1. Limited time only! Sign up for a free 30min personal tutor trial with Chegg Tutors
    Dismiss Notice
Dismiss Notice
Join Physics Forums Today!
The friendliest, high quality science and math community on the planet! Everyone who loves science is here!

Diatomic Gas, Grand Canonical Ensemble

  1. Mar 22, 2014 #1
    1. The problem statement, all variables and given/known data

    Part (a): Using grand canonical distribution, show ideal gas law ##P = nkT## holds, where ##n = \frac{\overline{N}}{V}##.

    Part (b): Find chemical potential of diatomic classical ideal gas in terms of ##P## and ##T##. The rotational levels are excited, but not the vibrational. Mass of each molecule is ##m##, separation is ##r##.

    2. Relevant equations



    3. The attempt at a solution

    Part(a)

    [tex]Z = \sum_{N=0}^{\infty} e^{\beta \mu N} Z_N = \sum_{N=0}^{\infty}\frac{1}{N!} \left( \frac{Ve^{\beta \mu}}{\lambda_{th}^3}\right)[/tex]

    Where ##Z_N = \frac{1}{N!} (\frac{V}{\lambda_{th}^3})^N## and ##\beta = \frac{1}{kT}##.

    [tex] Z = exp \left( \frac{Ve^{\beta \mu}}{\lambda_{th}^3}\right)[/tex]

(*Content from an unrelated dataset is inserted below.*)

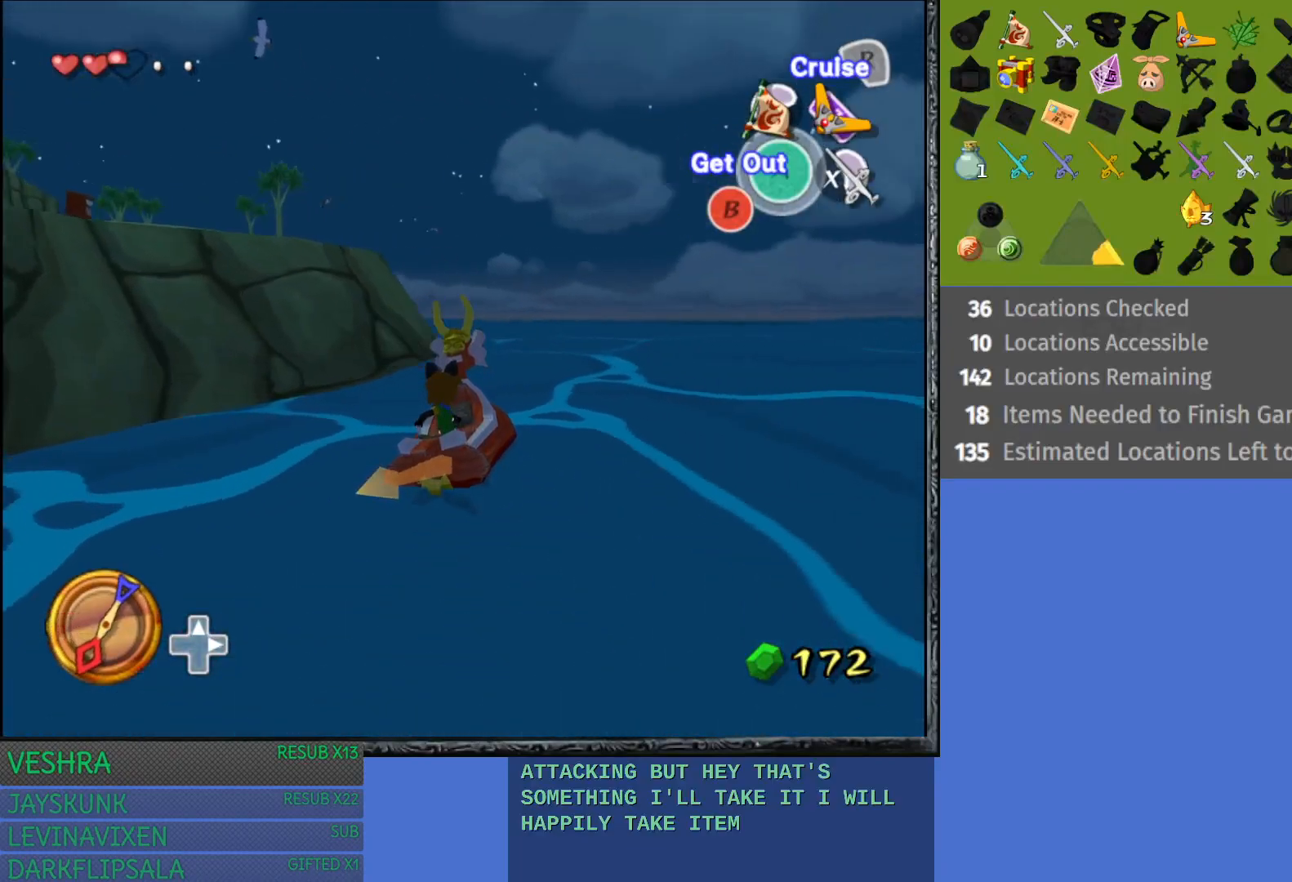
{"buttons": [], "left_stick": "center", "right_stick": "center", "events": [[200, "TRIANGLE", "down"], [267, "left_stick", "center"], [350, "TRIANGLE", "up"]]}
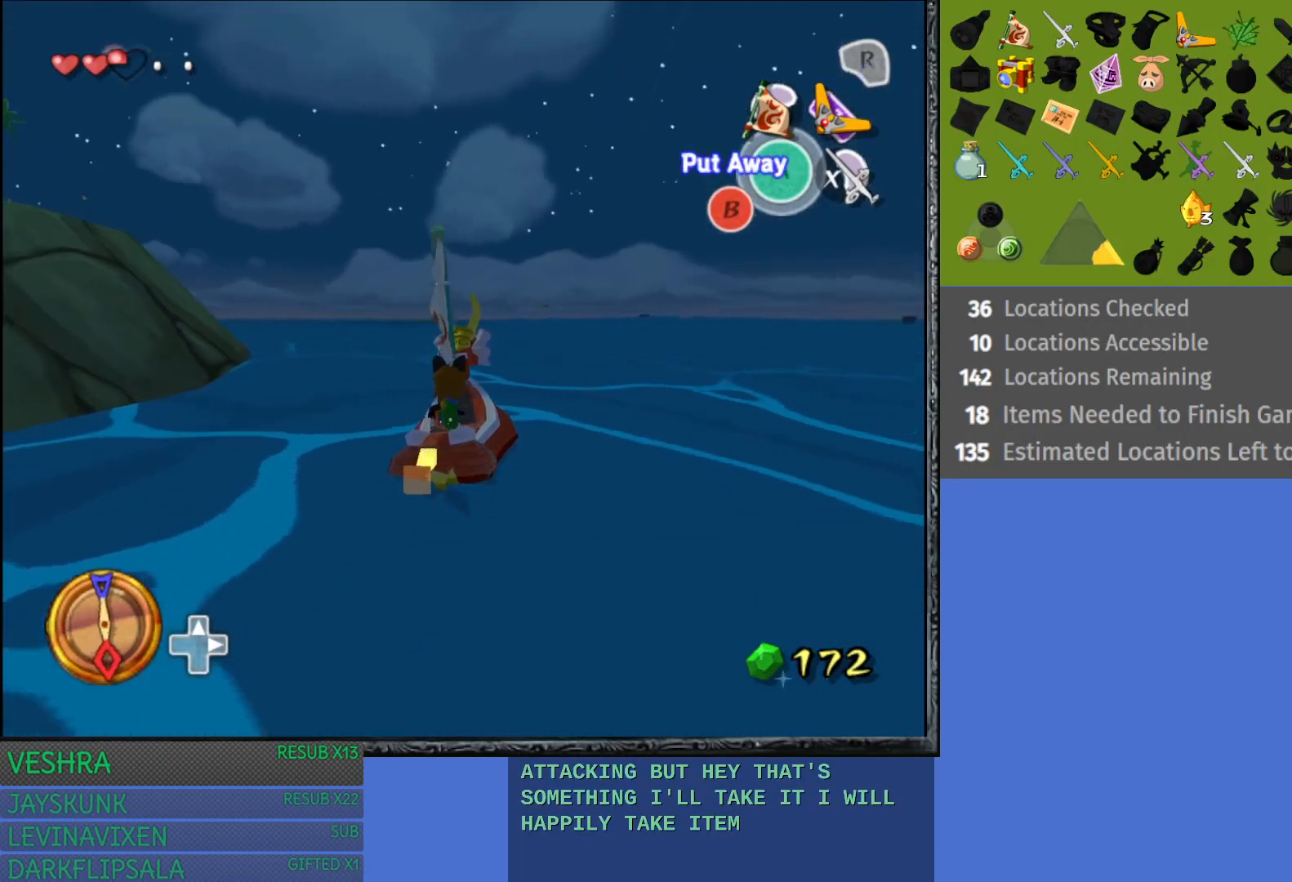
{"buttons": [], "left_stick": "center", "right_stick": "center", "events": []}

    Starting with Gibb's Entropy, where probability ##P_i = \frac{e^{-\beta(E_i - \mu N_i)}}{Z}##

    [tex]S = -k \sum_i P_i ln(P_i) [/tex]
    [tex] S = -k \sum_i P_i \left[ -\beta (E_i - \mu N_i) - ln Z\right] [/tex]
    [tex] S = \frac{U}{T} - \frac{1}{T}\mu N + k ln Z[/tex]

    Grand Potential is defined as ##\Phi_G = -kT ln (Z)##.

    [tex]\Phi_G = U - TS - \mu N[/tex]
    [tex]d\Phi_G = -SdT - pdV - Nd\mu[/tex]

    To prove the ideal gas law, we must find a relation between P, V and T. We do this using grand potential.

    Starting:
    [tex]P = -\left( \frac{\partial \Phi_G}{\partial V} \right)_{T,\mu}[/tex]
    [tex]N = -\left( \frac{\partial \Phi_G}{\partial \mu} \right)_{V,T}[/tex]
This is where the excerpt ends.